====== READING PASSAGE ======

= Nancy Drew: Girl Detective =

Book series

Riverboat Ruse, from the Girl Detective series

Nancy Drew: Girl Detective is a 2004–2012 book series which replaced the long-running Nancy Drew mystery series. This new series is written in first person narration, from Nancy's point of view, and features updated versions of the main Nancy Drew characters. New secondary characters are introduced to populate River Heights and appear over multiple books, adding a framework to Nancy's world.

Though this series had some improvements over the Nancy Drew Mystery Stories, the drastic change in the main characters' personalities was hard for many readers to accept. The series was negatively reviewed by many fans of the series, mainly over the change in Nancy's character. In 2008, the series was changed into a trilogy format, which gained even more negative reviews than before. Simon & Schuster cut back to 4 books a year in 2010, before low sales finally forced the cancellation of the Girl Detective series in 2012. In 2013, the Nancy Drew Diaries series was launched as the replacement for Girl Detective.

==History==
In the 90s and early 2000s, sales of the Nancy Drew novel series began to drop. At a Nancy Drew conference held in early 2005 in New York, a Simon and Schuster representative said that the digests had been selling about 30,000 copies. In order to boost sales, the original series was ended and the Nancy Drew series re-launched.

This new incarnation of Nancy Drew was initially supervised by Bonnie Bryant (Jacobson), with three ghost writers writing the initial six books. The first volume of the new series, Without a Trace, reached the New York Times bestseller list in the Children's Series category and #113 on USA Today's Top 150 sellers list due to the .99 cents introductory price.

===Differences from the original series===
The publisher describes the series in the following way:

Nancy Drew has a new spring in her step. And it's no wonder: We've given her whole world more oomph. In the all-new Nancy Drew, we've enhanced and expanded everything you've loved about Nancy, Bess, and George, and the rest of Nancy's crew. You loved the series before, but with more dimension, you'll love the series even more now! Learn why River Heights is such a hotbed of criminal activity, meet some new key sources of information for Nancy on all her cases, become acquainted with Nancy's new nemesis, and become even closer friends with Bess and George. And that's just the beginning ...

Nancy Drew in this version is a less than perfect teenage girl prone to forgetfulness, an object of jokes, and interested in other subjects over mysteries. Bess Marvin has gained skills in mechanics and computers and is no longer slightly overweight, and described as fashionable and trendy. George Fayne has become moody and sloppily dressed in this series, always more interested in tech and sarcastic retorts than solving mysteries. Bess and George also gain siblings and family members with careers. Ned now lives in River Heights, working part-time for his father's newspaper The River Heights Bugle.

====== RECORDS SUPPLIED ======

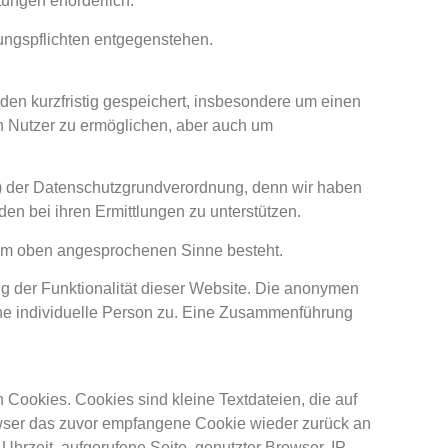
tungen erforderlich.
ungspflichten entgegenstehen.
en kurzfristig gespeichert, insbesondere um einen
n Nutzer zu ermöglichen, aber auch um
. f) der Datenschutzgrundverordnung, denn wir haben
en bei ihren Ermittlungen zu unterstützen.
 im oben angesprochenen Sinne besteht.
g der Funktionalität dieser Website. Die anonymen
ne individuelle Person zu. Eine Zusammenführung
Cookies. Cookies sind kleine Textdateien, die auf
owser das zuvor empfangene Cookie wieder zurück an
hrzeit, aufgerufene Seite, genutzter Browser, IP-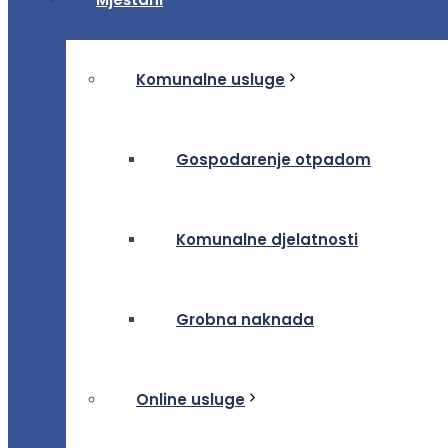
Komunalne usluge
Gospodarenje otpadom
Komunalne djelatnosti
Grobna naknada
Online usluge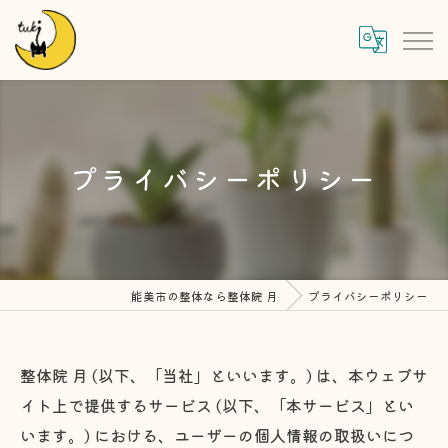
プライバシーポリシー
能美市の整体なら整体院 月
プライバシーポリシー
整体院 月 (以下、「当社」といいます。) は、本ウェブサ
イト上で提供するサービス (以下、「本サービス」とい
います。) における、ユーザーの個人情報の取扱いにつ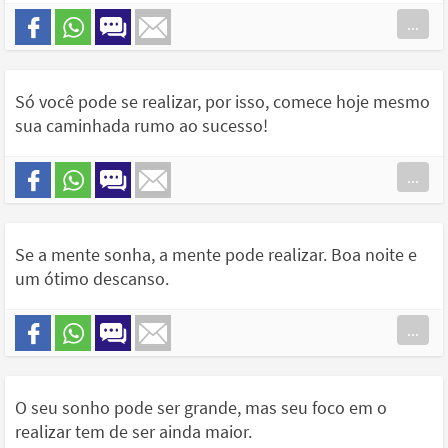
...
Só você pode se realizar, por isso, comece hoje mesmo
sua caminhada rumo ao sucesso!
...
Se a mente sonha, a mente pode realizar. Boa noite e
um ótimo descanso.
...
O seu sonho pode ser grande, mas seu foco em o
realizar tem de ser ainda maior.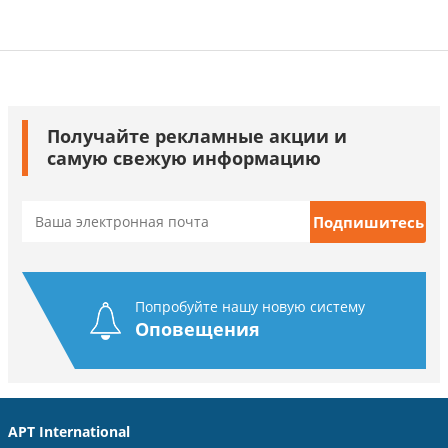
Получайте рекламные акции и
самую свежую информацию
Попробуйте нашу новую систему
Оповещения
APT International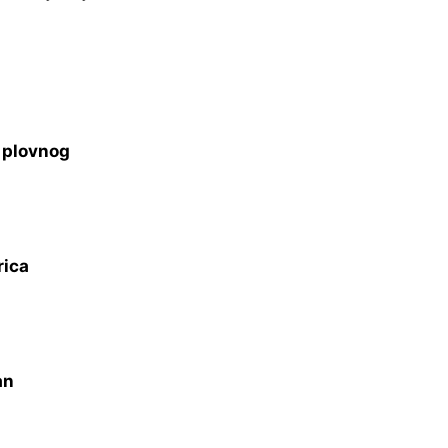
s plovnog
rica
an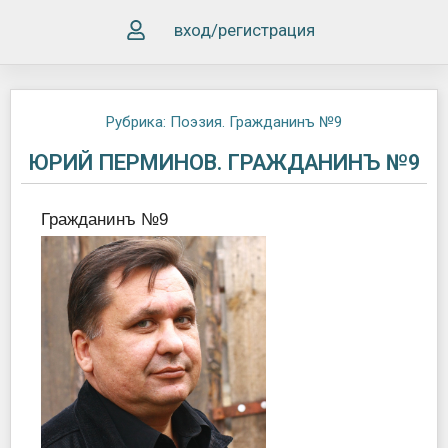
вход/регистрация
Рубрика:
Поэзия. Гражданинъ №9
ЮРИЙ ПЕРМИНОВ. ГРАЖДАНИНЪ №9
Гражданинъ №9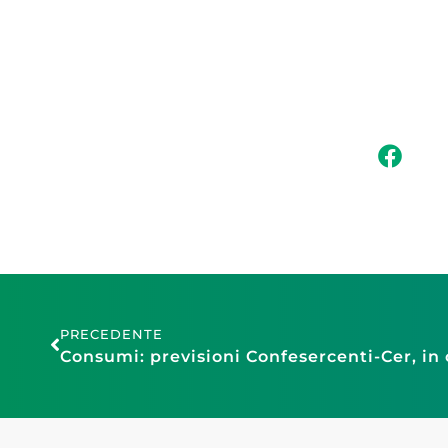
PRECEDENTE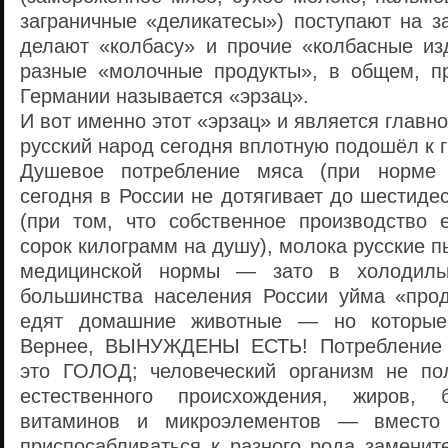
заграничные «деликатесы») поступают на з
делают «колбасу» и прочие «колбасные из
разные «молочные продукты», в общем, пр
Германии называется «эрзац».
И вот именно этот «эрзац» и является главно
русский народ сегодня вплотную подошёл к г
Душевое потребление мяса (при норме 
сегодня в России не дотягивает до шестиде
(при том, что собственное производство
сорок килограмм на душу), молока русские п
медицинской нормы — зато в холодильн
большинства населения России уйма «прод
едят домашние животные — но которые 
Вернее, ВЫНУЖДЕНЫ ЕСТЬ! Потребление 
это ГОЛОД; человеческий организм не по
естественного происхождения, жиров, б
витаминов и микроэлементов — вместо
приспосабливаться к разного рода заменит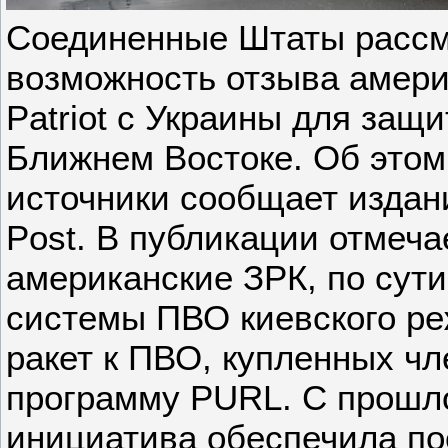
Соединенные Штаты расс
возможность отзыва амери
Patriot с Украины для защи
Ближнем Востоке. Об этом
источники сообщает издан
Post. В публикации отмеча
американские ЗРК, по сути
системы ПВО киевского ре
ракет к ПВО, купленных ч
программу PURL. С прошло
инициатива обеспечила по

======

Resume the article on the Nancy Drew: Girl Detective book series, beginning directly after its last sentence, which ends with "The River Heights Bugle."

===Setting===
The Nancy Drew: Girl Detective novels are usually based in the fictional town of River Heights, which is located in Illinois. Other fictional cities that are mentioned are Silver Creek, East Bank, Cutler Falls, and Trib Falls, which are all near River Heights and the Muskoka River. River Heights is a 1-hour drive west of the real city, Chicago, which has been mentioned frequently.

==Main characters==
- Nancy Drew is an 18-year-old young woman who lives with her father in River Heights. When she was only 3 years old, her mother died, something with which she has had trouble coming to terms. She and her two best friends Bess and George and boyfriend Ned Nickerson solve mysteries in River Heights and places they visit. Nancy is confident, determined (which her dad calls a 'stubborn streak'), and sometimes forgetful when thinking about a case. Her friends help her out to stay on track. Nancy has shoulder-length, strawberry blond hair, blue eyes, and is said to be . She thinks style is okay but prefers comfort.
- Georgia "George" Fayne, is one of Nancy's best friends. She is an athletic tomboy who is really good with modern technology. She has brown eyes, short brown hair and is tall and thin and does not care about fashion at all. Unlike the original series, George is also now characterized as a sarcastic pessimist.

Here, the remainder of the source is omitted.